▶ [Records for this task]:
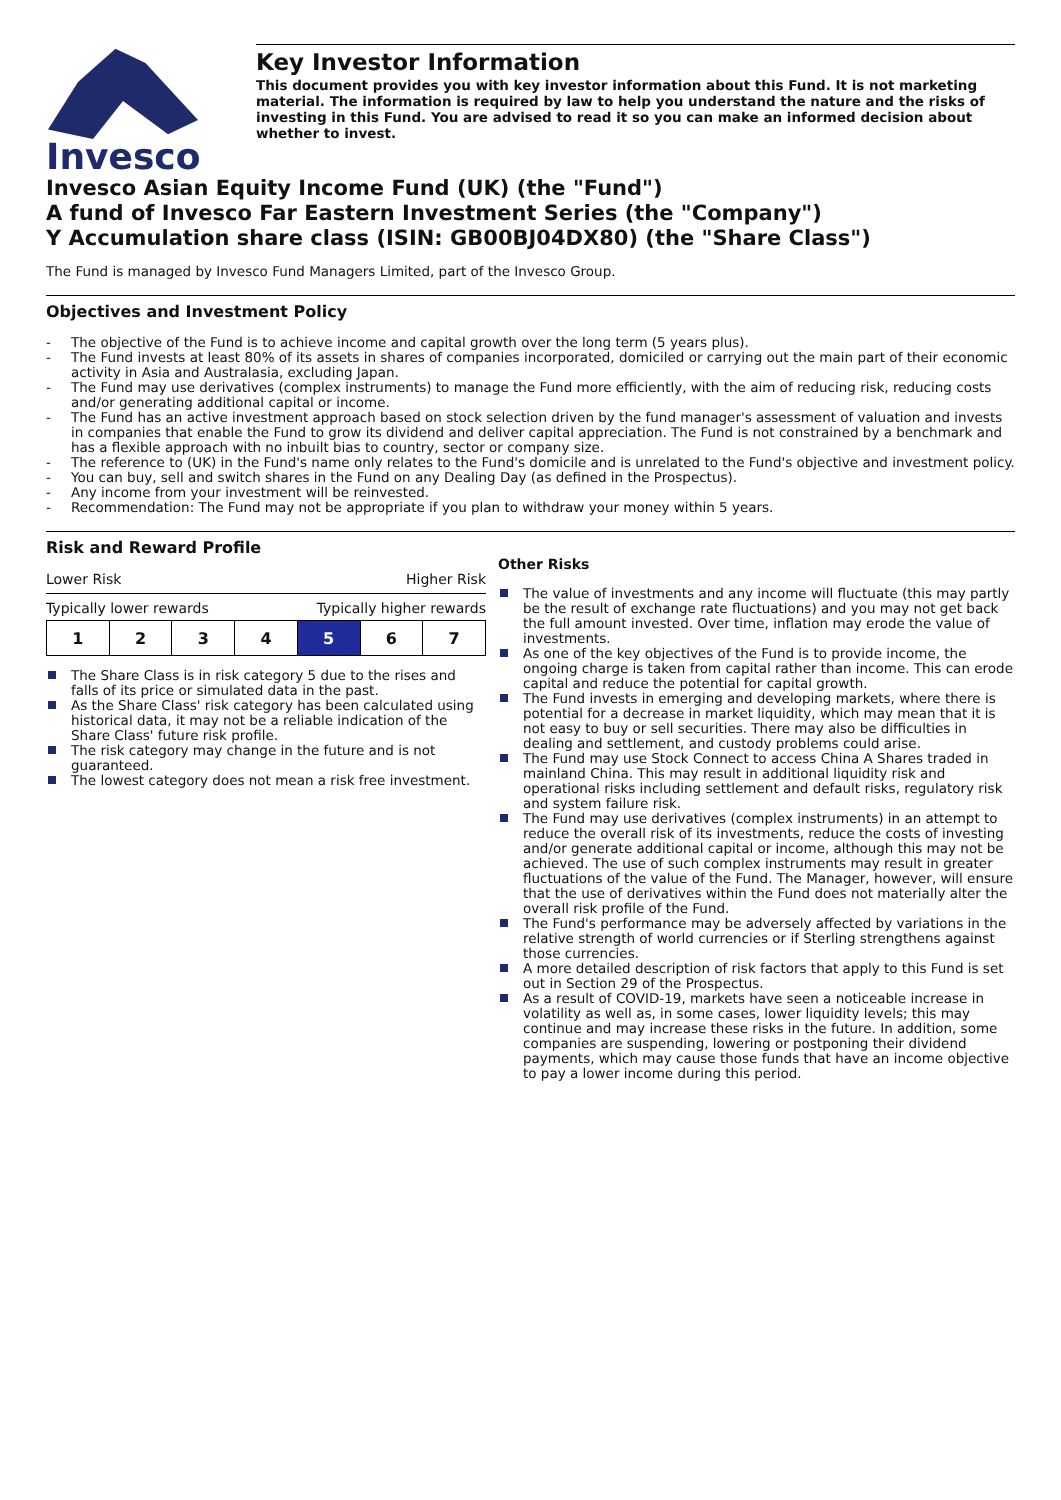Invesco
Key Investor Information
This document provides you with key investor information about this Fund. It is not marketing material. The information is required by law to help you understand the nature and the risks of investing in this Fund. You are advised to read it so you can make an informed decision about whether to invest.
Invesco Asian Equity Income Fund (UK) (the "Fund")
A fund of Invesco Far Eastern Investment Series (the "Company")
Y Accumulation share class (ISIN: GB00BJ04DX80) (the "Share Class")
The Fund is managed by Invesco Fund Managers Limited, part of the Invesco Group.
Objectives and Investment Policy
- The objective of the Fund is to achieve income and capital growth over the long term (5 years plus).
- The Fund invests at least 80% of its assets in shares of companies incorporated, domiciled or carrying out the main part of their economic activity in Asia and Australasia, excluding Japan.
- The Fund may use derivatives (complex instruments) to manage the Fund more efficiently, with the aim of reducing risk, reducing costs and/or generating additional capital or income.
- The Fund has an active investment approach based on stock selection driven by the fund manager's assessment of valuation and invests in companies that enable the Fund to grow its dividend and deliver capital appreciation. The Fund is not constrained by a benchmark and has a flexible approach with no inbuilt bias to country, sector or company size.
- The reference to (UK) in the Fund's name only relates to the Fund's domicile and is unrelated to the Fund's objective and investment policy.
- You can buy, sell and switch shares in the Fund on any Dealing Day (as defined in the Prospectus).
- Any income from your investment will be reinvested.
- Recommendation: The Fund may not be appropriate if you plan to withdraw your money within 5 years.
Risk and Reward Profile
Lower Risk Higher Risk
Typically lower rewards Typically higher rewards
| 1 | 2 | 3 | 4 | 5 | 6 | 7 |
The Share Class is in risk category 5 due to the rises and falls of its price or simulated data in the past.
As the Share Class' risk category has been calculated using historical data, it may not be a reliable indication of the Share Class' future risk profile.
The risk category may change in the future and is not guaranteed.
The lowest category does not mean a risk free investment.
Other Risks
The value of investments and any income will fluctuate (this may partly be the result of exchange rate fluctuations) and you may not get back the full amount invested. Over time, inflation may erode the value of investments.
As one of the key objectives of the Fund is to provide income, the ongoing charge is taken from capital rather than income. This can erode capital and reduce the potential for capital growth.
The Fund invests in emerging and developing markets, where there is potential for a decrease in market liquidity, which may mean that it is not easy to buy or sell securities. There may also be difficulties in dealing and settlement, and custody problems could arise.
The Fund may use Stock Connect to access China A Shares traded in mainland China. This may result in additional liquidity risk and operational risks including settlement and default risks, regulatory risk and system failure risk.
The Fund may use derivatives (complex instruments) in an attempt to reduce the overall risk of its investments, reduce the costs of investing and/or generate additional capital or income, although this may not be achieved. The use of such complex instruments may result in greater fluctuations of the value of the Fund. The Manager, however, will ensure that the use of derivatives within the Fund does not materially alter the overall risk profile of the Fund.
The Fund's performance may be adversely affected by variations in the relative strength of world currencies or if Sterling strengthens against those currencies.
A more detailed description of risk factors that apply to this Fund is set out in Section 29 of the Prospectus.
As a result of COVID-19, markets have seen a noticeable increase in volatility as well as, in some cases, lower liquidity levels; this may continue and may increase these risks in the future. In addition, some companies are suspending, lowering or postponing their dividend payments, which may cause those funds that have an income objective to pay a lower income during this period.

* * *

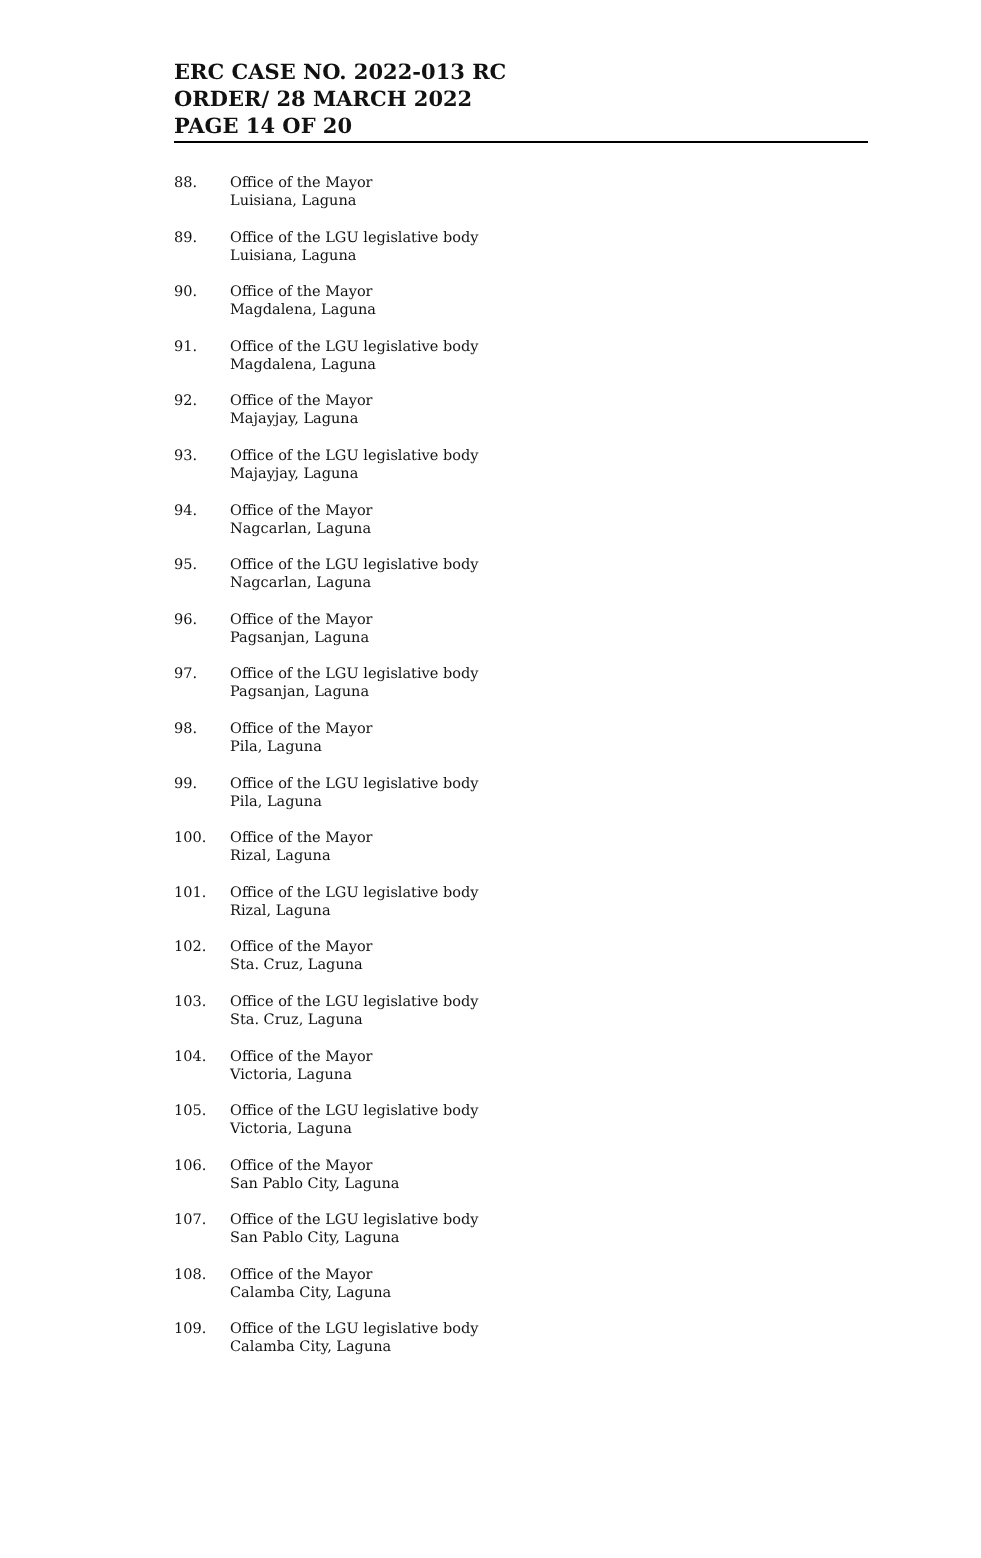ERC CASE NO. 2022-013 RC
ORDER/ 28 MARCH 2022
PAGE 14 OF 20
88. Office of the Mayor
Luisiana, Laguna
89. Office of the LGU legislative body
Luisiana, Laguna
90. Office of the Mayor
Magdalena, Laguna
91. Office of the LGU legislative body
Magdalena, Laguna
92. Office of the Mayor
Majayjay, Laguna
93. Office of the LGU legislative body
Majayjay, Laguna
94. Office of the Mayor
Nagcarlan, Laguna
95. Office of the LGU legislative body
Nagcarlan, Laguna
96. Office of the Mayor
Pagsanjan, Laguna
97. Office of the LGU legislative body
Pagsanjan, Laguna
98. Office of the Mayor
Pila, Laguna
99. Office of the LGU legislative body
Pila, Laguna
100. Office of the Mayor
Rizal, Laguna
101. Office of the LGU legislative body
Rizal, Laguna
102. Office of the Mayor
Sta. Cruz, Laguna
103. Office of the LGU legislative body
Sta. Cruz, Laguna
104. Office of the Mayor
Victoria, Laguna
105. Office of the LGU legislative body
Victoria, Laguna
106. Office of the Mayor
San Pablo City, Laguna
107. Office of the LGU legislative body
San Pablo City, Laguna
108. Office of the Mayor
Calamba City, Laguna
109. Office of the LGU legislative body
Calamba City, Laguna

▶ [The task]: Where a line in the listing above holds the string "within", include it in your count, and answer with the number alone.

▶ [Reply]: 2